Chapitre 14
La chaleur s’était alourdie. Même le mistral semblait avoir renoncé à protester contre l’été. Tout était suspendu dans un souffle tiède, presque moite. Dans le quartier de Vauban, les rues dormaient à l’heure de la sieste, sauf dans la maison de Nora, où le silence était celui de la concentration.
Ce jour-là, Nora s’était installée à sa table, les fenêtres ouvertes, un cahier vierge devant elle. Sa main caressait doucement le papier, comme on touche la peau d’un enfant. Elle hésitait. Depuis longtemps, elle traduisait les mots des autres. Mais aujourd’hui, elle sentait l’urgence d’écrire les siens.
Dans le jardin, Léa grattait la terre avec une énergie fébrile. Elle avait décidé de désherber la bordure derrière la glycine. C’était devenu un rituel : chaque fois qu’elle avait trop d’émotions à contenir, elle les semait dans le sol. Elle avait découvert que le bruit sourd de la binette, le parfum de l’herbe coupée, la morsure de la terre sous les ongles, avaient un pouvoir d’apaisement étrange. C’était une colère utile.
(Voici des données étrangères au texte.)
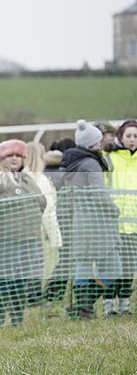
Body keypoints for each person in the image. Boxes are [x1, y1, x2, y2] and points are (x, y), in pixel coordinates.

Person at [58, 120, 122, 319]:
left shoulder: (72, 163)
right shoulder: (91, 163)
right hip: (98, 223)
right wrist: (114, 209)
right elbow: (100, 194)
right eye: (98, 139)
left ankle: (82, 309)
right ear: (92, 142)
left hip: (79, 221)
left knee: (83, 265)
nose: (102, 142)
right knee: (115, 268)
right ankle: (86, 305)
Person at [0, 139, 46, 326]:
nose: (14, 159)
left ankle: (16, 319)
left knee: (21, 280)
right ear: (1, 158)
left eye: (18, 156)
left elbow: (41, 201)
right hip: (5, 239)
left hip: (29, 238)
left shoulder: (26, 178)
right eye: (9, 155)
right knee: (4, 279)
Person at [104, 119, 137, 316]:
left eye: (136, 136)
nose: (132, 140)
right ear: (120, 138)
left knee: (129, 266)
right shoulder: (109, 158)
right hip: (114, 223)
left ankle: (125, 304)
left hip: (134, 224)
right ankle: (109, 305)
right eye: (129, 136)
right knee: (111, 266)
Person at [23, 141, 61, 307]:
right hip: (33, 227)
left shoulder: (25, 175)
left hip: (28, 226)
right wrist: (54, 234)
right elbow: (47, 207)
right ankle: (33, 297)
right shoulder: (37, 178)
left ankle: (28, 295)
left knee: (29, 262)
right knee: (35, 262)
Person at [42, 138, 77, 306]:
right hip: (63, 219)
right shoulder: (64, 172)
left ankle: (53, 293)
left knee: (66, 258)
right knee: (67, 259)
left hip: (55, 219)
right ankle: (52, 293)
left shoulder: (45, 169)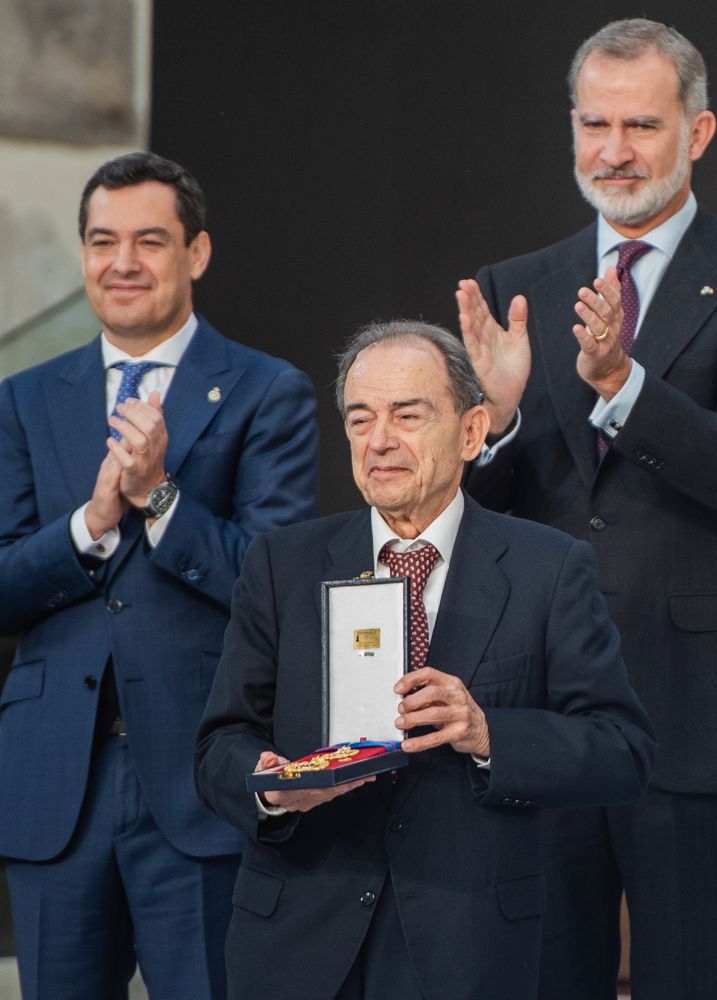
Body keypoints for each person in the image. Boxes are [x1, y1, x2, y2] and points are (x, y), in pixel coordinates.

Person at [454, 18, 717, 1000]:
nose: (614, 151)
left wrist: (623, 386)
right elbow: (475, 523)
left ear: (697, 134)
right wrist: (483, 431)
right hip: (538, 714)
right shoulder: (515, 289)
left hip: (697, 715)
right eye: (595, 123)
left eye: (642, 126)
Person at [194, 320, 655, 1000]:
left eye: (408, 416)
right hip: (295, 944)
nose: (380, 440)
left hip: (467, 950)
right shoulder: (282, 565)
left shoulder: (547, 570)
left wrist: (489, 733)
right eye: (360, 419)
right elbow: (218, 747)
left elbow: (623, 749)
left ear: (472, 432)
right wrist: (271, 788)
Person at [0, 151, 319, 999]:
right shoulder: (25, 398)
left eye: (149, 240)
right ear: (82, 256)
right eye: (103, 242)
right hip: (55, 789)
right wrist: (92, 524)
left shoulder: (266, 391)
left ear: (197, 254)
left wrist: (160, 497)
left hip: (198, 783)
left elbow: (272, 578)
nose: (124, 263)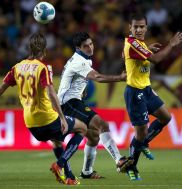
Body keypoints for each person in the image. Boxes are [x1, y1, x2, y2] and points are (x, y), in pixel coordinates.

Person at [0, 33, 87, 186]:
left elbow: (2, 87)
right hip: (47, 118)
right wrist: (62, 117)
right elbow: (50, 92)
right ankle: (59, 164)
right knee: (82, 128)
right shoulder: (43, 68)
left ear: (29, 48)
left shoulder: (17, 67)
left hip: (30, 123)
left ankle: (70, 177)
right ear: (44, 50)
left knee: (56, 142)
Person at [55, 32, 133, 180]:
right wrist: (120, 78)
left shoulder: (83, 59)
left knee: (93, 136)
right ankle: (119, 160)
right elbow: (97, 77)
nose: (90, 48)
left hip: (72, 101)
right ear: (78, 48)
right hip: (68, 103)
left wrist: (81, 90)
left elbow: (73, 79)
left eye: (91, 44)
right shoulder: (79, 61)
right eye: (86, 46)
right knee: (102, 124)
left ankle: (86, 172)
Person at [123, 13, 182, 180]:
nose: (139, 29)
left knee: (166, 117)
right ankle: (132, 166)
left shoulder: (139, 43)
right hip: (135, 92)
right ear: (130, 27)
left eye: (142, 26)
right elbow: (156, 60)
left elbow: (125, 56)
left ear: (146, 27)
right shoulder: (133, 42)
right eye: (135, 26)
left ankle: (141, 144)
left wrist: (146, 49)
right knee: (140, 132)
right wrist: (171, 44)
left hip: (147, 89)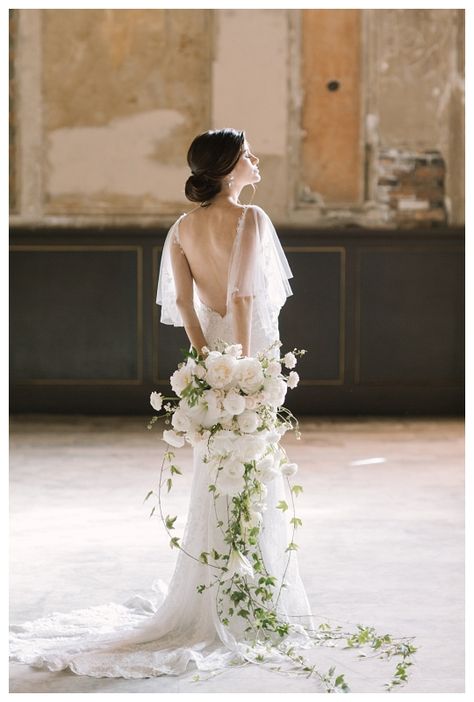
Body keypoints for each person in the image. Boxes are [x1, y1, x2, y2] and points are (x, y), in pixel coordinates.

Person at [9, 128, 316, 680]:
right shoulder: (251, 220)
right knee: (255, 471)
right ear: (227, 168)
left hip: (215, 362)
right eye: (247, 154)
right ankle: (252, 601)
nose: (255, 159)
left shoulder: (181, 228)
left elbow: (187, 305)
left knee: (217, 473)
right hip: (248, 356)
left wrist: (209, 369)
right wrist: (243, 370)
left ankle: (216, 596)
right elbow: (244, 297)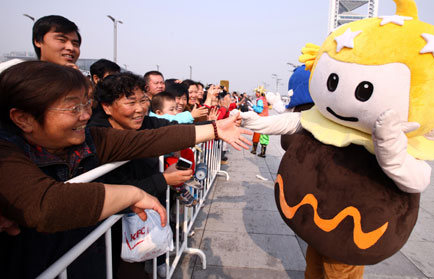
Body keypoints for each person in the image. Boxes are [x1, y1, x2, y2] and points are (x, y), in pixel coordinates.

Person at [0, 61, 250, 279]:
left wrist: (215, 129)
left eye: (87, 104)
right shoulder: (6, 154)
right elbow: (46, 206)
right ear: (23, 118)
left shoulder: (90, 138)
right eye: (73, 107)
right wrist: (131, 194)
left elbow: (149, 139)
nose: (86, 115)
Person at [90, 72, 192, 278]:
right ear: (107, 106)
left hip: (140, 228)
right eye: (131, 102)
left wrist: (216, 128)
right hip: (109, 235)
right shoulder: (95, 137)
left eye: (143, 100)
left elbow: (175, 131)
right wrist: (163, 179)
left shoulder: (145, 124)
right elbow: (114, 193)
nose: (140, 108)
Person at [251, 88, 270, 157]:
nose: (256, 93)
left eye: (257, 92)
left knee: (256, 134)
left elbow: (259, 110)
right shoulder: (265, 99)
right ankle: (263, 152)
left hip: (260, 119)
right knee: (264, 135)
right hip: (266, 118)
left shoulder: (260, 100)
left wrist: (253, 106)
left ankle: (254, 150)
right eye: (256, 92)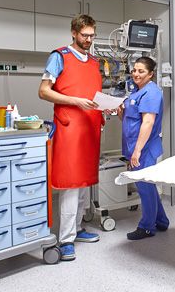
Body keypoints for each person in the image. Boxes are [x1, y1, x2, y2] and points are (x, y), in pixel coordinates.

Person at [38, 14, 105, 261]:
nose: (88, 40)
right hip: (69, 128)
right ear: (74, 33)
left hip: (90, 128)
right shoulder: (59, 57)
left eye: (91, 36)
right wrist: (75, 101)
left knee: (84, 182)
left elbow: (93, 93)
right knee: (70, 184)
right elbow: (44, 91)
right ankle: (65, 239)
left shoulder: (94, 62)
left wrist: (105, 107)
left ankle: (77, 229)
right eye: (84, 35)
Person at [117, 56, 169, 240]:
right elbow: (132, 120)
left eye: (141, 71)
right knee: (147, 185)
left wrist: (137, 151)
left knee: (144, 186)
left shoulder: (151, 93)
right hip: (135, 145)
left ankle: (147, 227)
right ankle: (161, 221)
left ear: (151, 74)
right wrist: (121, 113)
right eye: (134, 70)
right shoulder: (137, 91)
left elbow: (148, 123)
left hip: (144, 148)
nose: (136, 74)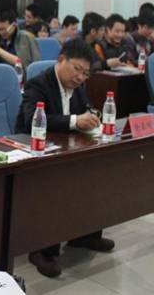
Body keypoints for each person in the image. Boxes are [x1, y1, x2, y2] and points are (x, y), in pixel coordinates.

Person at [15, 39, 114, 277]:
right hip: (33, 151)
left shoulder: (78, 86)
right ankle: (42, 250)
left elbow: (86, 109)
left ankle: (85, 235)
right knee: (57, 181)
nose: (80, 77)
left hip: (64, 149)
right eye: (77, 69)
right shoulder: (38, 83)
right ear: (61, 60)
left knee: (99, 170)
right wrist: (75, 121)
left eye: (86, 73)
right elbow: (31, 120)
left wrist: (92, 117)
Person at [0, 9, 41, 74]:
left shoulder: (25, 38)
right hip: (1, 76)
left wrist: (0, 51)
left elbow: (23, 64)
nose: (1, 32)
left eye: (3, 29)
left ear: (14, 25)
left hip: (20, 77)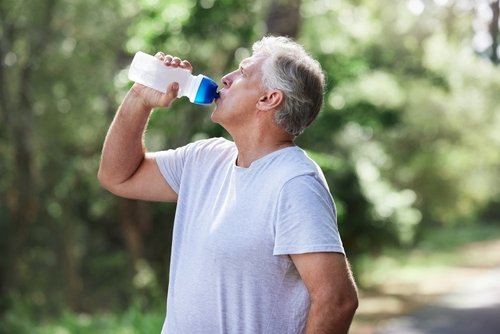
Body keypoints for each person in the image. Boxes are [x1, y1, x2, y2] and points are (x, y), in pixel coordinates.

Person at [98, 35, 358, 334]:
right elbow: (117, 176)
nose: (226, 77)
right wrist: (140, 98)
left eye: (243, 73)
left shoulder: (294, 182)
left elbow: (337, 300)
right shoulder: (204, 159)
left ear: (268, 99)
Yasmine, elle, avait repris un carnet. Elle s’était remise à écrire de petits récits. Des souvenirs d’hôpital, des scènes de veille au chevet, des paroles murmurées par des patientes qu’on oubliait trop vite. Elle ne voulait plus que ces histoires disparaissent.
Dans la maison, entre les pages blanches, les silences et les herbes folles, quelque chose naissait. Lentement. Une œuvre collective, intime, et silencieuse. Pas un manifeste — une floraison.
Nora traça enfin une phrase. Elle fut simple, sans emphase, mais elle vibrait de vérité :
Nous n’avons plus peur du bruit que fait notre liberté quand elle grandit.
Le soir venu, les trois femmes s’assirent sur les marches du jardin, à l’heure où les cigales se taisent et où les ombres prennent leur teinte bleutée.
— On change, dit Yasmine. Tu le sens ?
— On se retrouve, rectifia Léa. C’est différent.
— On s’invente, murmura Nora.
Et dans cette lumière douce, on aurait pu croire que le monde entier retenait son souffle pour écouter.